■ **TASK**: Repeat all of the records word for word, but skip any picture.

■ **SUPPLIED INFORMATION**:

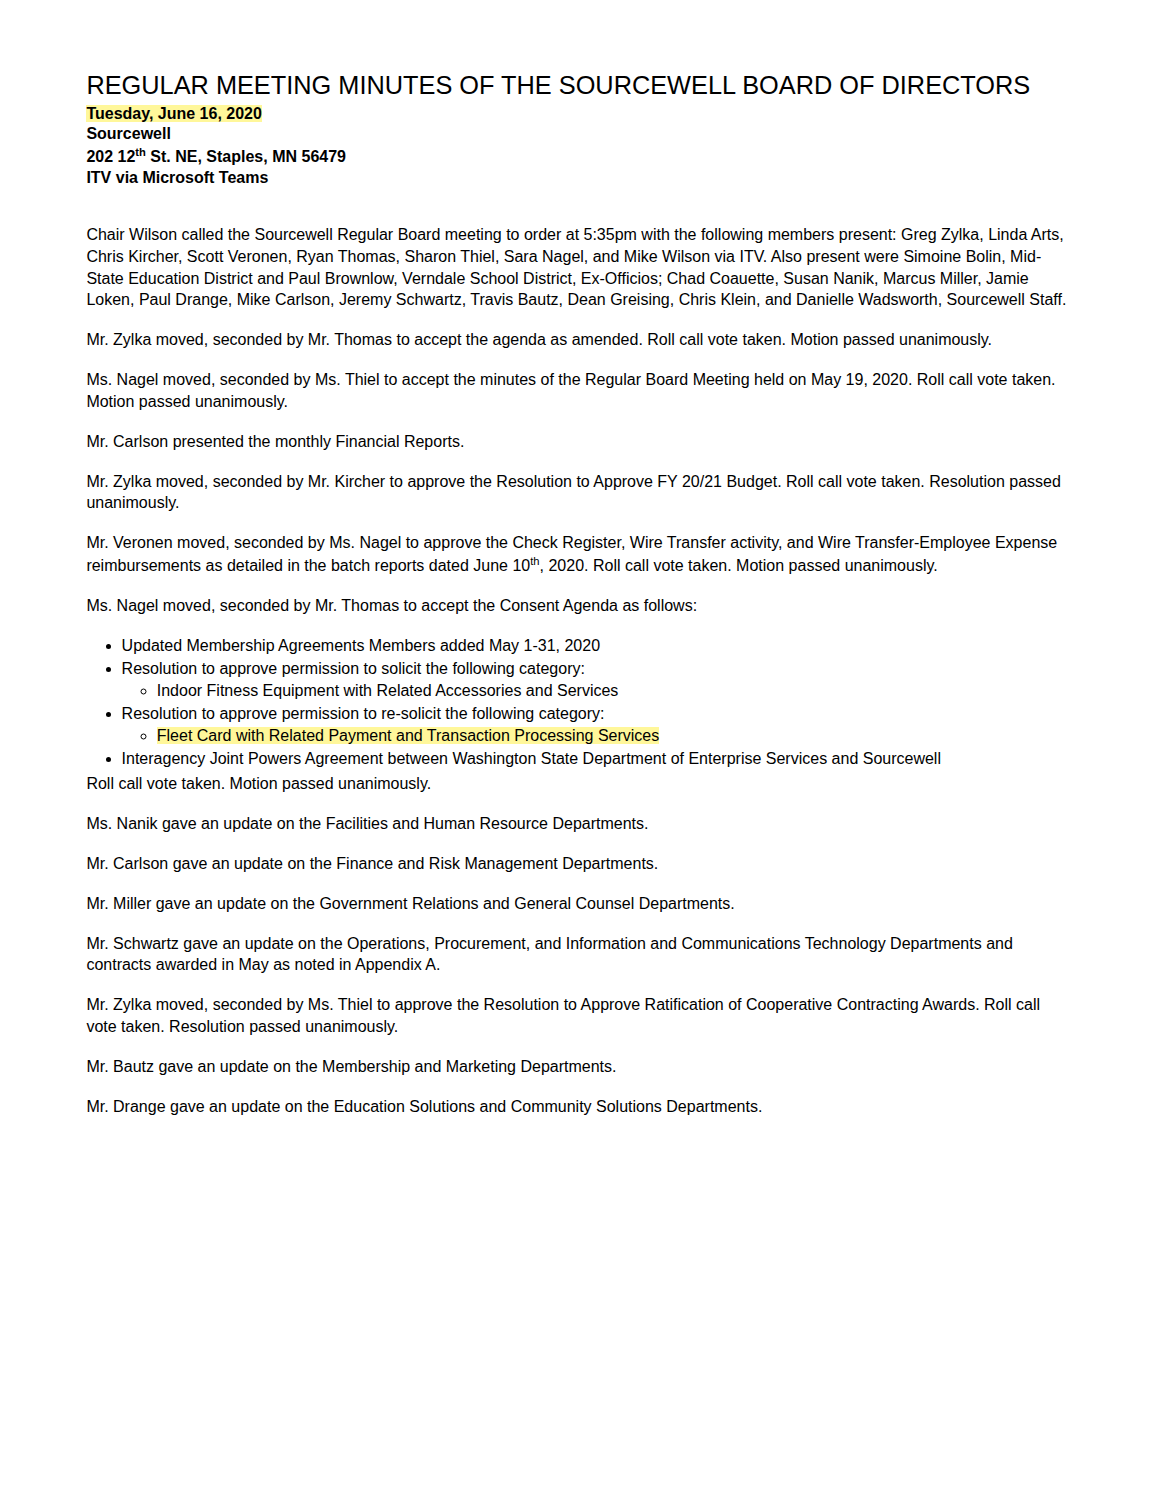REGULAR MEETING MINUTES OF THE SOURCEWELL BOARD OF DIRECTORS
Tuesday, June 16, 2020
Sourcewell
202 12th St. NE, Staples, MN 56479
ITV via Microsoft Teams
Chair Wilson called the Sourcewell Regular Board meeting to order at 5:35pm with the following members present: Greg Zylka, Linda Arts, Chris Kircher, Scott Veronen, Ryan Thomas, Sharon Thiel, Sara Nagel, and Mike Wilson via ITV. Also present were Simoine Bolin, Mid-State Education District and Paul Brownlow, Verndale School District, Ex-Officios; Chad Coauette, Susan Nanik, Marcus Miller, Jamie Loken, Paul Drange, Mike Carlson, Jeremy Schwartz, Travis Bautz, Dean Greising, Chris Klein, and Danielle Wadsworth, Sourcewell Staff.
Mr. Zylka moved, seconded by Mr. Thomas to accept the agenda as amended. Roll call vote taken. Motion passed unanimously.
Ms. Nagel moved, seconded by Ms. Thiel to accept the minutes of the Regular Board Meeting held on May 19, 2020. Roll call vote taken. Motion passed unanimously.
Mr. Carlson presented the monthly Financial Reports.
Mr. Zylka moved, seconded by Mr. Kircher to approve the Resolution to Approve FY 20/21 Budget. Roll call vote taken. Resolution passed unanimously.
Mr. Veronen moved, seconded by Ms. Nagel to approve the Check Register, Wire Transfer activity, and Wire Transfer-Employee Expense reimbursements as detailed in the batch reports dated June 10th, 2020. Roll call vote taken. Motion passed unanimously.
Ms. Nagel moved, seconded by Mr. Thomas to accept the Consent Agenda as follows:
Updated Membership Agreements Members added May 1-31, 2020
Resolution to approve permission to solicit the following category:
Indoor Fitness Equipment with Related Accessories and Services
Resolution to approve permission to re-solicit the following category:
Fleet Card with Related Payment and Transaction Processing Services
Interagency Joint Powers Agreement between Washington State Department of Enterprise Services and Sourcewell
Roll call vote taken. Motion passed unanimously.
Ms. Nanik gave an update on the Facilities and Human Resource Departments.
Mr. Carlson gave an update on the Finance and Risk Management Departments.
Mr. Miller gave an update on the Government Relations and General Counsel Departments.
Mr. Schwartz gave an update on the Operations, Procurement, and Information and Communications Technology Departments and contracts awarded in May as noted in Appendix A.
Mr. Zylka moved, seconded by Ms. Thiel to approve the Resolution to Approve Ratification of Cooperative Contracting Awards. Roll call vote taken. Resolution passed unanimously.
Mr. Bautz gave an update on the Membership and Marketing Departments.
Mr. Drange gave an update on the Education Solutions and Community Solutions Departments.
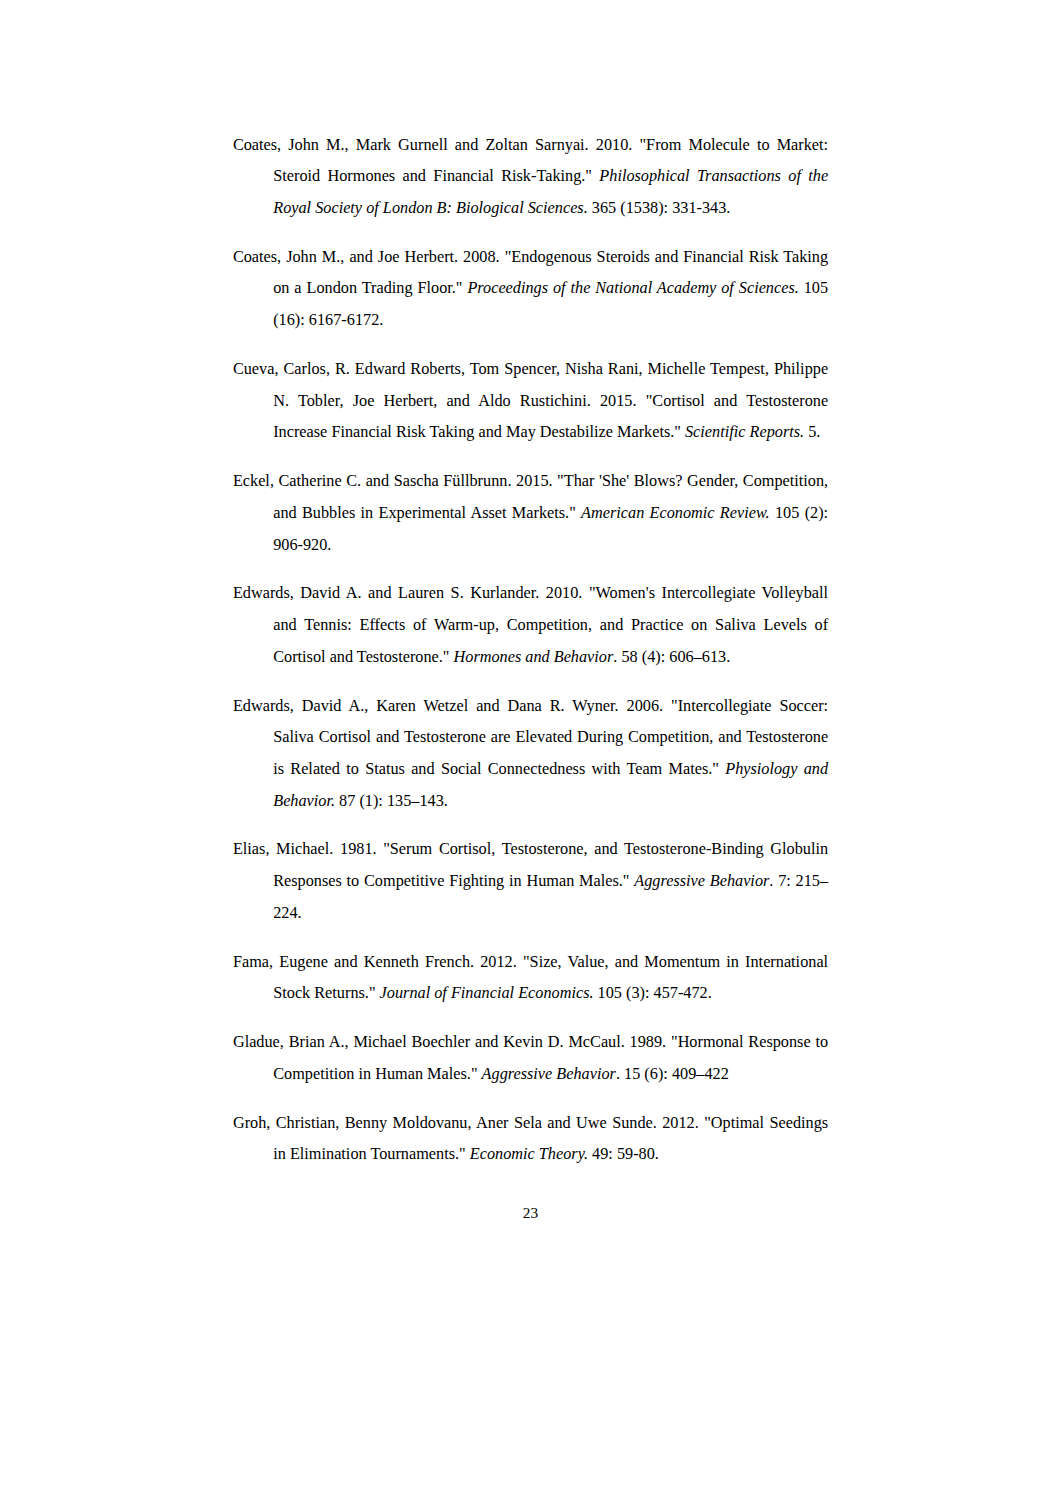Coates, John M., Mark Gurnell and Zoltan Sarnyai. 2010. "From Molecule to Market: Steroid Hormones and Financial Risk-Taking." Philosophical Transactions of the Royal Society of London B: Biological Sciences. 365 (1538): 331-343.
Coates, John M., and Joe Herbert. 2008. "Endogenous Steroids and Financial Risk Taking on a London Trading Floor." Proceedings of the National Academy of Sciences. 105 (16): 6167-6172.
Cueva, Carlos, R. Edward Roberts, Tom Spencer, Nisha Rani, Michelle Tempest, Philippe N. Tobler, Joe Herbert, and Aldo Rustichini. 2015. "Cortisol and Testosterone Increase Financial Risk Taking and May Destabilize Markets." Scientific Reports. 5.
Eckel, Catherine C. and Sascha Füllbrunn. 2015. "Thar 'She' Blows? Gender, Competition, and Bubbles in Experimental Asset Markets." American Economic Review. 105 (2): 906-920.
Edwards, David A. and Lauren S. Kurlander. 2010. "Women's Intercollegiate Volleyball and Tennis: Effects of Warm-up, Competition, and Practice on Saliva Levels of Cortisol and Testosterone." Hormones and Behavior. 58 (4): 606–613.
Edwards, David A., Karen Wetzel and Dana R. Wyner. 2006. "Intercollegiate Soccer: Saliva Cortisol and Testosterone are Elevated During Competition, and Testosterone is Related to Status and Social Connectedness with Team Mates." Physiology and Behavior. 87 (1): 135–143.
Elias, Michael. 1981. "Serum Cortisol, Testosterone, and Testosterone-Binding Globulin Responses to Competitive Fighting in Human Males." Aggressive Behavior. 7: 215–224.
Fama, Eugene and Kenneth French. 2012. "Size, Value, and Momentum in International Stock Returns." Journal of Financial Economics. 105 (3): 457-472.
Gladue, Brian A., Michael Boechler and Kevin D. McCaul. 1989. "Hormonal Response to Competition in Human Males." Aggressive Behavior. 15 (6): 409–422
Groh, Christian, Benny Moldovanu, Aner Sela and Uwe Sunde. 2012. "Optimal Seedings in Elimination Tournaments." Economic Theory. 49: 59-80.
23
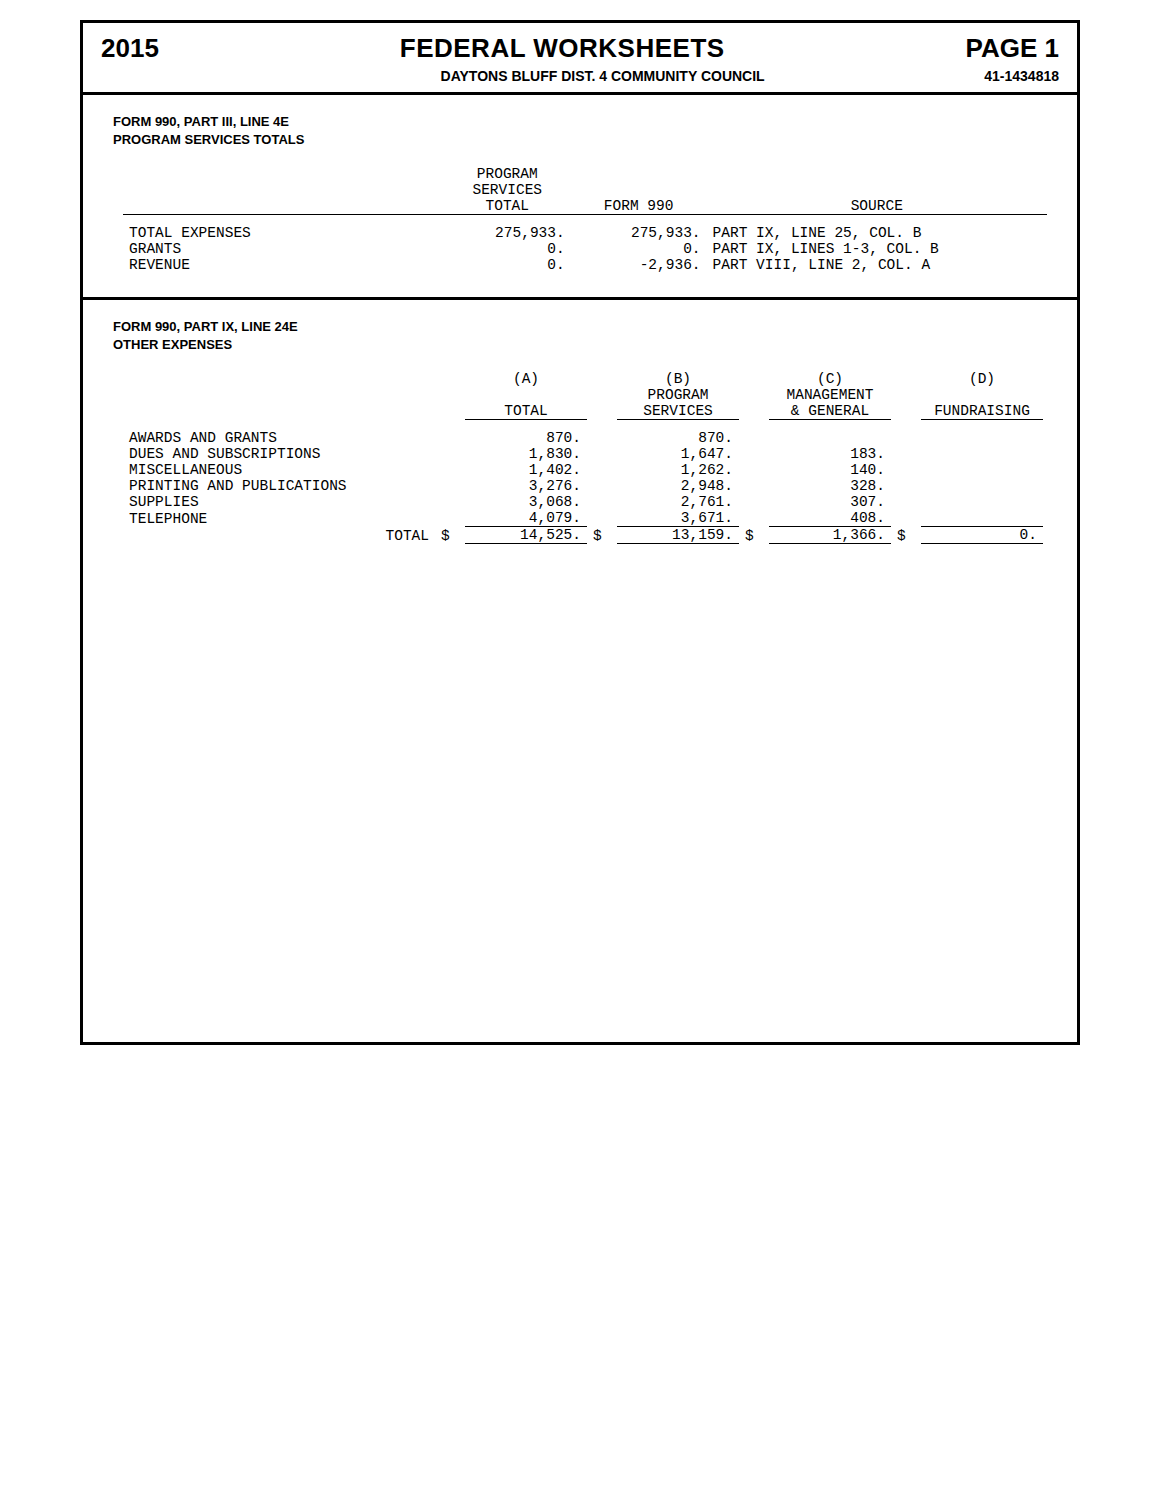2015
FEDERAL WORKSHEETS
PAGE 1
DAYTONS BLUFF DIST. 4 COMMUNITY COUNCIL
41-1434818
FORM 990, PART III, LINE 4E
PROGRAM SERVICES TOTALS
| | PROGRAM SERVICES | | |
| | TOTAL | FORM 990 | SOURCE |
| TOTAL EXPENSES | 275,933. | 275,933. | PART IX, LINE 25, COL. B |
| GRANTS | 0. | 0. | PART IX, LINES 1-3, COL. B |
| REVENUE | 0. | -2,936. | PART VIII, LINE 2, COL. A |
FORM 990, PART IX, LINE 24E
OTHER EXPENSES
| | | (A) | | (B) | | (C) | | (D) |
| | | | | PROGRAM | | MANAGEMENT | | |
| | | TOTAL | | SERVICES | | & GENERAL | | FUNDRAISING |
| AWARDS AND GRANTS | | 870. | | 870. | | | | |
| DUES AND SUBSCRIPTIONS | | 1,830. | | 1,647. | | 183. | | |
| MISCELLANEOUS | | 1,402. | | 1,262. | | 140. | | |
| PRINTING AND PUBLICATIONS | | 3,276. | | 2,948. | | 328. | | |
| SUPPLIES | | 3,068. | | 2,761. | | 307. | | |
| TELEPHONE | | 4,079. | | 3,671. | | 408. | | |
| TOTAL | $ | 14,525. | $ | 13,159. | $ | 1,366. | $ | 0. |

■ **TASK SOLUTION**:
REGULAR MEETING MINUTES OF THE SOURCEWELL BOARD OF DIRECTORS
Tuesday, June 16, 2020
Sourcewell
202 12th St. NE, Staples, MN 56479
ITV via Microsoft Teams
Chair Wilson called the Sourcewell Regular Board meeting to order at 5:35pm with the following members present: Greg Zylka, Linda Arts, Chris Kircher, Scott Veronen, Ryan Thomas, Sharon Thiel, Sara Nagel, and Mike Wilson via ITV. Also present were Simoine Bolin, Mid-State Education District and Paul Brownlow, Verndale School District, Ex-Officios; Chad Coauette, Susan Nanik, Marcus Miller, Jamie Loken, Paul Drange, Mike Carlson, Jeremy Schwartz, Travis Bautz, Dean Greising, Chris Klein, and Danielle Wadsworth, Sourcewell Staff.
Mr. Zylka moved, seconded by Mr. Thomas to accept the agenda as amended. Roll call vote taken. Motion passed unanimously.
Ms. Nagel moved, seconded by Ms. Thiel to accept the minutes of the Regular Board Meeting held on May 19, 2020. Roll call vote taken. Motion passed unanimously.
Mr. Carlson presented the monthly Financial Reports.
Mr. Zylka moved, seconded by Mr. Kircher to approve the Resolution to Approve FY 20/21 Budget. Roll call vote taken. Resolution passed unanimously.
Mr. Veronen moved, seconded by Ms. Nagel to approve the Check Register, Wire Transfer activity, and Wire Transfer-Employee Expense reimbursements as detailed in the batch reports dated June 10th, 2020. Roll call vote taken. Motion passed unanimously.
Ms. Nagel moved, seconded by Mr. Thomas to accept the Consent Agenda as follows:
Updated Membership Agreements Members added May 1-31, 2020
Resolution to approve permission to solicit the following category:
Indoor Fitness Equipment with Related Accessories and Services
Resolution to approve permission to re-solicit the following category:
Fleet Card with Related Payment and Transaction Processing Services
Interagency Joint Powers Agreement between Washington State Department of Enterprise Services and Sourcewell
Roll call vote taken. Motion passed unanimously.
Ms. Nanik gave an update on the Facilities and Human Resource Departments.
Mr. Carlson gave an update on the Finance and Risk Management Departments.
Mr. Miller gave an update on the Government Relations and General Counsel Departments.
Mr. Schwartz gave an update on the Operations, Procurement, and Information and Communications Technology Departments and contracts awarded in May as noted in Appendix A.
Mr. Zylka moved, seconded by Ms. Thiel to approve the Resolution to Approve Ratification of Cooperative Contracting Awards. Roll call vote taken. Resolution passed unanimously.
Mr. Bautz gave an update on the Membership and Marketing Departments.
Mr. Drange gave an update on the Education Solutions and Community Solutions Departments.
Coates, John M., Mark Gurnell and Zoltan Sarnyai. 2010. "From Molecule to Market: Steroid Hormones and Financial Risk-Taking." Philosophical Transactions of the Royal Society of London B: Biological Sciences. 365 (1538): 331-343.
Coates, John M., and Joe Herbert. 2008. "Endogenous Steroids and Financial Risk Taking on a London Trading Floor." Proceedings of the National Academy of Sciences. 105 (16): 6167-6172.
Cueva, Carlos, R. Edward Roberts, Tom Spencer, Nisha Rani, Michelle Tempest, Philippe N. Tobler, Joe Herbert, and Aldo Rustichini. 2015. "Cortisol and Testosterone Increase Financial Risk Taking and May Destabilize Markets." Scientific Reports. 5.
Eckel, Catherine C. and Sascha Füllbrunn. 2015. "Thar 'She' Blows? Gender, Competition, and Bubbles in Experimental Asset Markets." American Economic Review. 105 (2): 906-920.
Edwards, David A. and Lauren S. Kurlander. 2010. "Women's Intercollegiate Volleyball and Tennis: Effects of Warm-up, Competition, and Practice on Saliva Levels of Cortisol and Testosterone." Hormones and Behavior. 58 (4): 606–613.
Edwards, David A., Karen Wetzel and Dana R. Wyner. 2006. "Intercollegiate Soccer: Saliva Cortisol and Testosterone are Elevated During Competition, and Testosterone is Related to Status and Social Connectedness with Team Mates." Physiology and Behavior. 87 (1): 135–143.
Elias, Michael. 1981. "Serum Cortisol, Testosterone, and Testosterone-Binding Globulin Responses to Competitive Fighting in Human Males." Aggressive Behavior. 7: 215–224.
Fama, Eugene and Kenneth French. 2012. "Size, Value, and Momentum in International Stock Returns." Journal of Financial Economics. 105 (3): 457-472.
Gladue, Brian A., Michael Boechler and Kevin D. McCaul. 1989. "Hormonal Response to Competition in Human Males." Aggressive Behavior. 15 (6): 409–422
Groh, Christian, Benny Moldovanu, Aner Sela and Uwe Sunde. 2012. "Optimal Seedings in Elimination Tournaments." Economic Theory. 49: 59-80.
23
2015
FEDERAL WORKSHEETS
PAGE 1
DAYTONS BLUFF DIST. 4 COMMUNITY COUNCIL
41-1434818
FORM 990, PART III, LINE 4E
PROGRAM SERVICES TOTALS
| | PROGRAM SERVICES | | |
| | TOTAL | FORM 990 | SOURCE |
| TOTAL EXPENSES | 275,933. | 275,933. | PART IX, LINE 25, COL. B |
| GRANTS | 0. | 0. | PART IX, LINES 1-3, COL. B |
| REVENUE | 0. | -2,936. | PART VIII, LINE 2, COL. A |
FORM 990, PART IX, LINE 24E
OTHER EXPENSES
| | | (A) | | (B) | | (C) | | (D) |
| | | | | PROGRAM | | MANAGEMENT | | |
| | | TOTAL | | SERVICES | | & GENERAL | | FUNDRAISING |
| AWARDS AND GRANTS | | 870. | | 870. | | | | |
| DUES AND SUBSCRIPTIONS | | 1,830. | | 1,647. | | 183. | | |
| MISCELLANEOUS | | 1,402. | | 1,262. | | 140. | | |
| PRINTING AND PUBLICATIONS | | 3,276. | | 2,948. | | 328. | | |
| SUPPLIES | | 3,068. | | 2,761. | | 307. | | |
| TELEPHONE | | 4,079. | | 3,671. | | 408. | | |
| TOTAL | $ | 14,525. | $ | 13,159. | $ | 1,366. | $ | 0. |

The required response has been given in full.